Paper long abstract:
Although recently adopted global HIV strategies have proven to be effective in expanding uptake of health services in Swaziland, this paper demonstrates that the effort to expand services rapidly and meet donor targets has also undermined patients' therapeutic experiences and overtaxed health workers, both of which are counterproductive to the ultimate goal of treatment scale-up. This paper provides insight on how the adoption of global health promoted policies play out differently when implemented in poor—resourced grassroots health facilities in rural areas of Swaziland. The paper also documents the conflicts and tensions that emanate amongst health workers when these flux policies and strategies are implemented in grassroots facilities. Furthermore, the paper demonstrates the resultant changes in the meaning of care and the shift in arrangement and administration of healthcare as influenced by an influx and permeation of global health policies into national public health systems that are burdened with disease.

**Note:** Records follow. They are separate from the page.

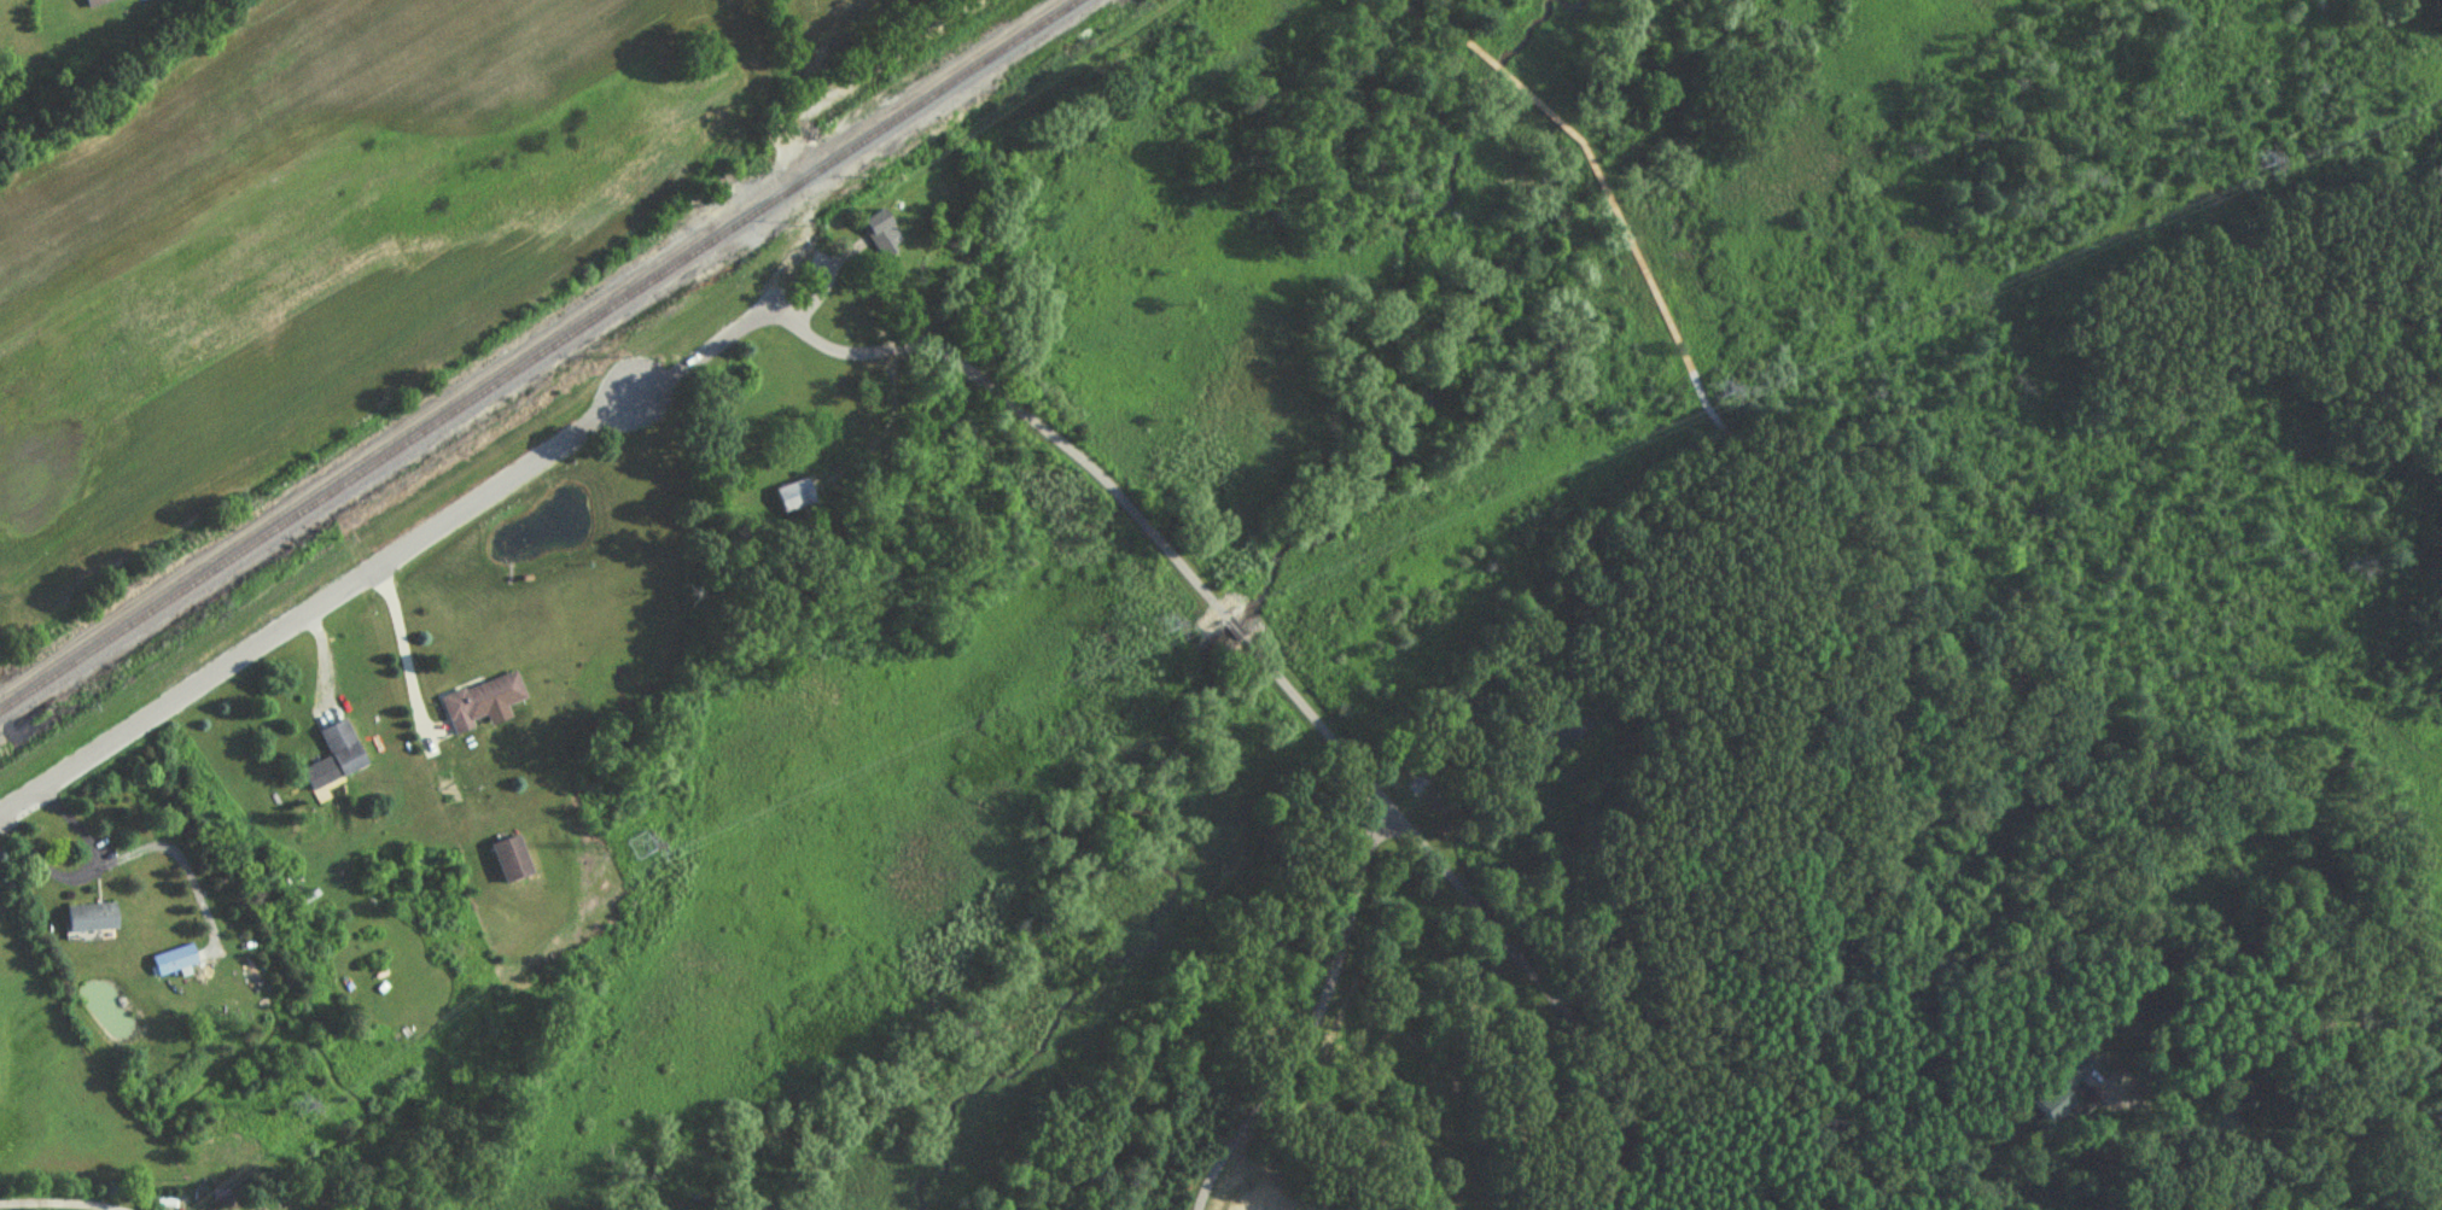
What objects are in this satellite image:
building: (99, 2)
crop: (822, 12)
road: (871, 71)
power tower: (2269, 164)
building: (882, 232)
crop: (319, 237)
railway: (540, 354)
power tower: (1732, 393)
road: (1026, 411)
building: (796, 497)
road: (390, 565)
power tower: (1178, 624)
road: (1234, 625)
road: (403, 647)
building: (482, 702)
road: (1310, 712)
building: (336, 758)
power tower: (648, 840)
building: (514, 861)
road: (82, 875)
building: (92, 919)
building: (179, 959)
road: (1542, 979)
road: (1313, 1013)
road: (2281, 1038)
building: (2071, 1078)
power tower: (305, 1107)
road: (66, 1197)

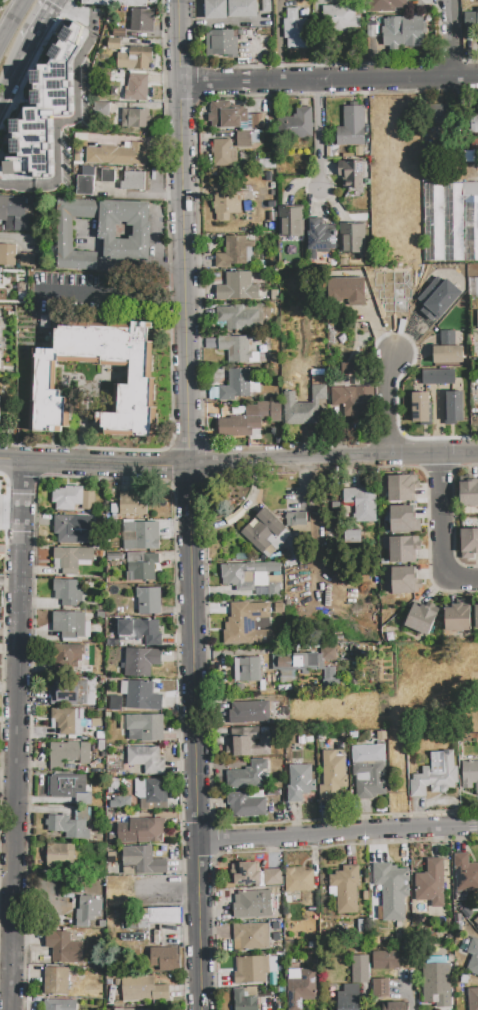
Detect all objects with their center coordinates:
building: (117, 3)
building: (266, 5)
building: (384, 5)
building: (243, 8)
building: (216, 9)
building: (339, 18)
building: (84, 20)
building: (141, 20)
road: (42, 21)
road: (13, 23)
building: (477, 23)
building: (296, 30)
building: (120, 32)
building: (402, 32)
road: (450, 38)
building: (221, 44)
building: (114, 46)
building: (64, 47)
building: (134, 60)
road: (13, 70)
road: (328, 80)
building: (52, 82)
building: (132, 84)
road: (318, 89)
building: (101, 109)
building: (439, 114)
building: (37, 115)
building: (226, 115)
building: (136, 118)
building: (475, 123)
building: (295, 125)
building: (89, 126)
building: (352, 127)
building: (244, 139)
road: (319, 142)
building: (25, 148)
building: (224, 153)
building: (118, 154)
building: (265, 164)
building: (351, 174)
building: (108, 176)
building: (10, 179)
building: (60, 179)
building: (133, 182)
building: (85, 185)
building: (226, 207)
building: (16, 213)
building: (290, 221)
building: (450, 221)
building: (124, 230)
building: (64, 234)
building: (321, 237)
building: (353, 238)
building: (234, 251)
building: (8, 255)
building: (27, 260)
building: (473, 286)
building: (238, 288)
building: (345, 291)
road: (98, 293)
road: (174, 294)
building: (437, 297)
building: (239, 317)
building: (477, 319)
building: (1, 322)
building: (446, 337)
building: (231, 348)
building: (448, 354)
building: (0, 360)
building: (439, 377)
building: (43, 380)
building: (236, 386)
building: (352, 400)
building: (0, 402)
building: (307, 405)
road: (387, 405)
building: (455, 406)
building: (420, 407)
building: (269, 410)
building: (246, 428)
road: (239, 461)
building: (402, 488)
building: (469, 493)
building: (67, 498)
building: (88, 501)
building: (363, 502)
building: (133, 503)
road: (189, 505)
building: (296, 519)
building: (404, 519)
road: (442, 528)
building: (73, 529)
building: (265, 533)
building: (141, 536)
building: (468, 543)
building: (404, 549)
building: (73, 559)
building: (142, 565)
building: (252, 577)
building: (405, 580)
building: (69, 592)
building: (148, 601)
building: (476, 617)
building: (422, 618)
building: (458, 618)
building: (247, 624)
building: (71, 625)
building: (142, 631)
building: (328, 654)
building: (72, 658)
building: (297, 661)
building: (141, 662)
building: (247, 669)
building: (288, 677)
building: (64, 691)
building: (141, 695)
building: (116, 703)
building: (249, 712)
building: (68, 721)
building: (145, 727)
road: (19, 736)
building: (245, 743)
building: (70, 754)
building: (144, 758)
building: (369, 771)
building: (437, 775)
building: (470, 775)
building: (247, 776)
building: (333, 776)
building: (300, 783)
building: (114, 786)
building: (69, 788)
building: (150, 790)
building: (121, 803)
building: (246, 805)
building: (68, 827)
building: (138, 830)
road: (338, 835)
building: (61, 853)
building: (143, 860)
building: (465, 874)
building: (247, 875)
building: (273, 876)
building: (298, 879)
building: (430, 886)
building: (346, 889)
building: (391, 891)
building: (253, 904)
building: (87, 911)
building: (160, 916)
building: (477, 927)
building: (252, 936)
building: (64, 948)
building: (473, 958)
building: (165, 959)
building: (386, 960)
building: (361, 969)
building: (251, 970)
building: (437, 980)
building: (59, 982)
building: (301, 988)
building: (143, 989)
building: (380, 989)
building: (349, 998)
building: (473, 999)
building: (244, 1001)
building: (59, 1004)
building: (397, 1006)
building: (133, 1009)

The paper argues that the quest to achieve universal early access to treatment, donors must provide support that go beyond enhancing service uptake but also strengthen health systems and take seriously health worker limitations and dynamics that emanate thereof. In conclusion, the adoption of implementation science to scale-up HIV treatment should be applied with caution as it may result to bureaucratization of care delivery which becomes a deterrent and seriously affects the quality of patient experiences.